## THE TASK
Starting at the line that holds "non-Hodgkin's type, High", copy every line exactly through the end of the data, and no others.

---

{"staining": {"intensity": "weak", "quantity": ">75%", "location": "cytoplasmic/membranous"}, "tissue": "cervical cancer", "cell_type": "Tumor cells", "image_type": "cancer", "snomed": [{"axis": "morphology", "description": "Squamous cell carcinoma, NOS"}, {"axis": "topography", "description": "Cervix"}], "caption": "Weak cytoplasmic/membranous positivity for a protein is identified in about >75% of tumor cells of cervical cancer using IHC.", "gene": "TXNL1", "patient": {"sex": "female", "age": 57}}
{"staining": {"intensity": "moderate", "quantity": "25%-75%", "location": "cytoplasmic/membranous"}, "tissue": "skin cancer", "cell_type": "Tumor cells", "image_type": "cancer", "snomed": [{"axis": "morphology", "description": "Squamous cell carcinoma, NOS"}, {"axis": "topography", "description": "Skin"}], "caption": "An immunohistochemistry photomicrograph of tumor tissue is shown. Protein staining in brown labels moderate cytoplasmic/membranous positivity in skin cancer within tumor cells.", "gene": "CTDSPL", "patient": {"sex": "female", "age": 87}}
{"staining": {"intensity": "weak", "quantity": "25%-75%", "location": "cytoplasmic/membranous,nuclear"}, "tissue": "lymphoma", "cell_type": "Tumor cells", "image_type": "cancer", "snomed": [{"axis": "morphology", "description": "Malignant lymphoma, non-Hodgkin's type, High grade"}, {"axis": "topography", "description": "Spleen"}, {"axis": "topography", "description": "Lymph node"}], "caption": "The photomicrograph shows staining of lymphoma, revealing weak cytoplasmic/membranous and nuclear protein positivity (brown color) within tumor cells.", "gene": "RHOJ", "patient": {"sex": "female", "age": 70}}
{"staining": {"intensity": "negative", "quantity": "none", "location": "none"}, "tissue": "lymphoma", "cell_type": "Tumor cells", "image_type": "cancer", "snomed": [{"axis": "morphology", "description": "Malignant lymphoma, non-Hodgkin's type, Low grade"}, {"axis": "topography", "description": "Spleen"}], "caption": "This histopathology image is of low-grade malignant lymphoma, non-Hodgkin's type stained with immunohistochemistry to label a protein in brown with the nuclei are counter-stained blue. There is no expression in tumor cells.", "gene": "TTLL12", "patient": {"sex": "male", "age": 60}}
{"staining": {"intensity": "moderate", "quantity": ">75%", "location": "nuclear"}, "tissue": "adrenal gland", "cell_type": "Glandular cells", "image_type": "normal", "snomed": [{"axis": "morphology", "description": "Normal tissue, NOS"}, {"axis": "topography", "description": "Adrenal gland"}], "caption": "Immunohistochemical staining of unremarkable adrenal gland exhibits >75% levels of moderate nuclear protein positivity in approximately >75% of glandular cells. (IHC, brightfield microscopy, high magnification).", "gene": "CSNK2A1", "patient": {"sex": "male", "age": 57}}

---

## COMPLETED TASK
{"staining": {"intensity": "weak", "quantity": "25%-75%", "location": "cytoplasmic/membranous,nuclear"}, "tissue": "lymphoma", "cell_type": "Tumor cells", "image_type": "cancer", "snomed": [{"axis": "morphology", "description": "Malignant lymphoma, non-Hodgkin's type, High grade"}, {"axis": "topography", "description": "Spleen"}, {"axis": "topography", "description": "Lymph node"}], "caption": "The photomicrograph shows staining of lymphoma, revealing weak cytoplasmic/membranous and nuclear protein positivity (brown color) within tumor cells.", "gene": "RHOJ", "patient": {"sex": "female", "age": 70}}
{"staining": {"intensity": "negative", "quantity": "none", "location": "none"}, "tissue": "lymphoma", "cell_type": "Tumor cells", "image_type": "cancer", "snomed": [{"axis": "morphology", "description": "Malignant lymphoma, non-Hodgkin's type, Low grade"}, {"axis": "topography", "description": "Spleen"}], "caption": "This histopathology image is of low-grade malignant lymphoma, non-Hodgkin's type stained with immunohistochemistry to label a protein in brown with the nuclei are counter-stained blue. There is no expression in tumor cells.", "gene": "TTLL12", "patient": {"sex": "male", "age": 60}}
{"staining": {"intensity": "moderate", "quantity": ">75%", "location": "nuclear"}, "tissue": "adrenal gland", "cell_type": "Glandular cells", "image_type": "normal", "snomed": [{"axis": "morphology", "description": "Normal tissue, NOS"}, {"axis": "topography", "description": "Adrenal gland"}], "caption": "Immunohistochemical staining of unremarkable adrenal gland exhibits >75% levels of moderate nuclear protein positivity in approximately >75% of glandular cells. (IHC, brightfield microscopy, high magnification).", "gene": "CSNK2A1", "patient": {"sex": "male", "age": 57}}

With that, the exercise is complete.